▸ EXERCISE GOAL:
Please copy the data below verbatim, beginning with the line that contains "What is the change" and continuing through the line that contains "worst, mean, best".

▸ MATERIAL SUPPLIED:
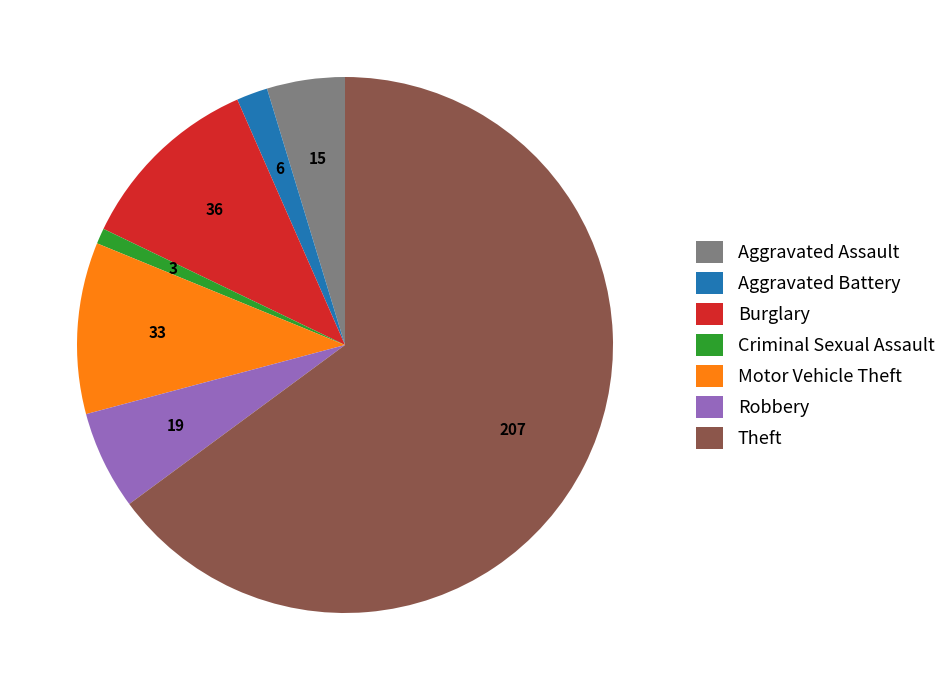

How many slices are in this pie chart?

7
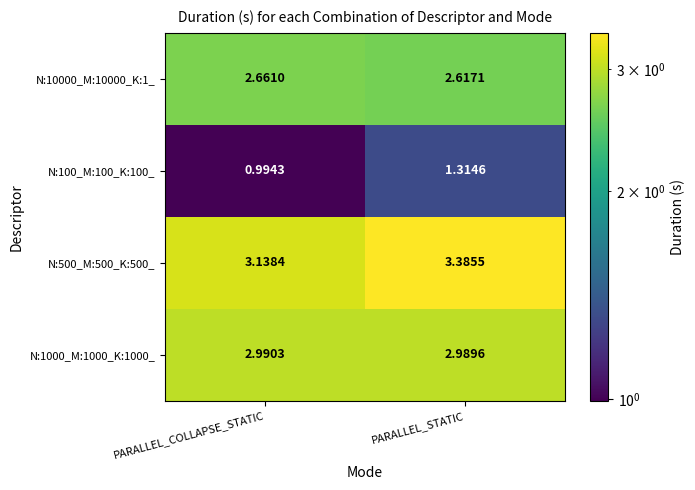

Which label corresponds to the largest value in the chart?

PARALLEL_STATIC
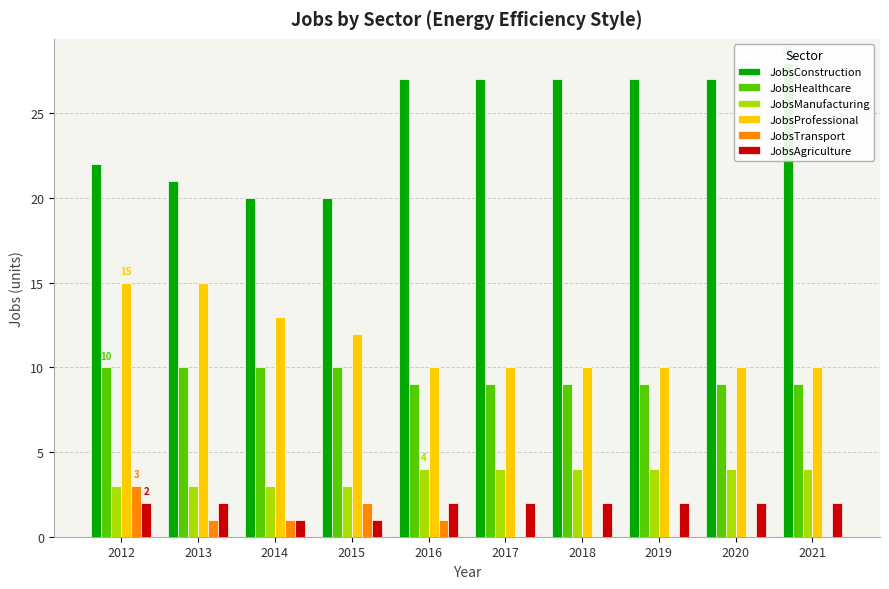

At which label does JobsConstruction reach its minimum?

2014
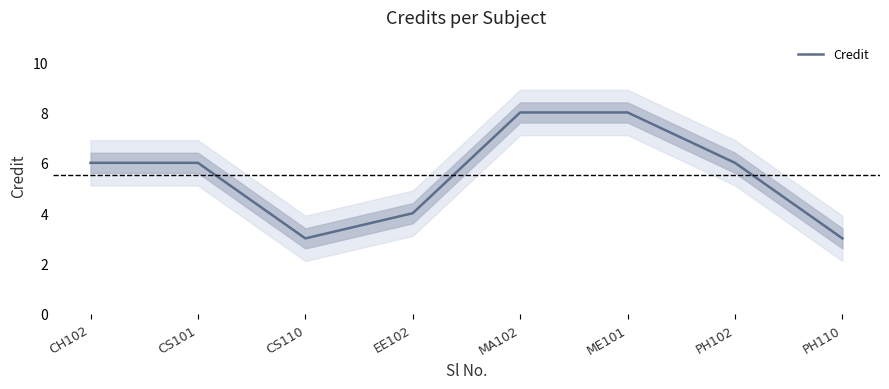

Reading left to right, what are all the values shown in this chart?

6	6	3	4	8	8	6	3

---

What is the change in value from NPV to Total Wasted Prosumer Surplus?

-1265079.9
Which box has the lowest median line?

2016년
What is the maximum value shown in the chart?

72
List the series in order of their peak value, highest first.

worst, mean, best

▸ SOLUTION:
What is the change in value from NPV to Total Wasted Prosumer Surplus?

-1265079.9
Which box has the lowest median line?

2016년
What is the maximum value shown in the chart?

72
List the series in order of their peak value, highest first.

worst, mean, best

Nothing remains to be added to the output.